▸ **Aim of the exercise**
All entries need to be written out again exactly, without their pictures.

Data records
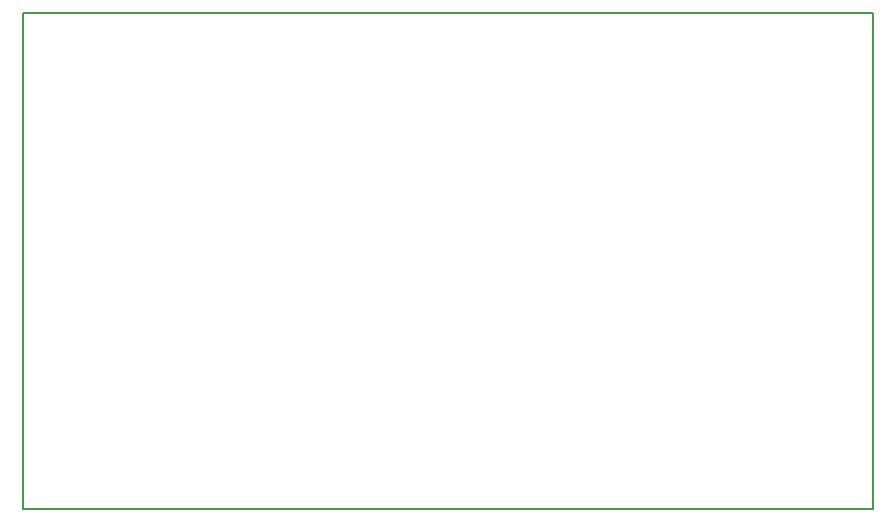
<source format=gbr>
%TF.GenerationSoftware,KiCad,Pcbnew,7.0.5-0*%
%TF.CreationDate,2023-07-09T14:34:54+02:00*%
%TF.ProjectId,pirate-pcb,70697261-7465-42d7-9063-622e6b696361,1A*%
%TF.SameCoordinates,Original*%
%TF.FileFunction,Profile,NP*%
%FSLAX46Y46*%
G04 Gerber Fmt 4.6, Leading zero omitted, Abs format (unit mm)*
G04 Created by KiCad (PCBNEW 7.0.5-0) date 2023-07-09 14:34:54*
%MOMM*%
%LPD*%
G01*
G04 APERTURE LIST*
%TA.AperFunction,Profile*%
%ADD10C,0.200000*%
%TD*%
G04 APERTURE END LIST*
D10*
X114000000Y-85000000D02*
X186000000Y-85000000D01*
X186000000Y-127000000D01*
X114000000Y-127000000D01*
X114000000Y-85000000D01*
M02*

</source>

▸ **Solved exercise**
<source format=gbr>
%TF.GenerationSoftware,KiCad,Pcbnew,7.0.5-0*%
%TF.CreationDate,2023-07-09T14:34:54+02:00*%
%TF.ProjectId,pirate-pcb,70697261-7465-42d7-9063-622e6b696361,1A*%
%TF.SameCoordinates,Original*%
%TF.FileFunction,Profile,NP*%
%FSLAX46Y46*%
G04 Gerber Fmt 4.6, Leading zero omitted, Abs format (unit mm)*
G04 Created by KiCad (PCBNEW 7.0.5-0) date 2023-07-09 14:34:54*
%MOMM*%
%LPD*%
G01*
G04 APERTURE LIST*
%TA.AperFunction,Profile*%
%ADD10C,0.200000*%
%TD*%
G04 APERTURE END LIST*
D10*
X114000000Y-85000000D02*
X186000000Y-85000000D01*
X186000000Y-127000000D01*
X114000000Y-127000000D01*
X114000000Y-85000000D01*
M02*

</source>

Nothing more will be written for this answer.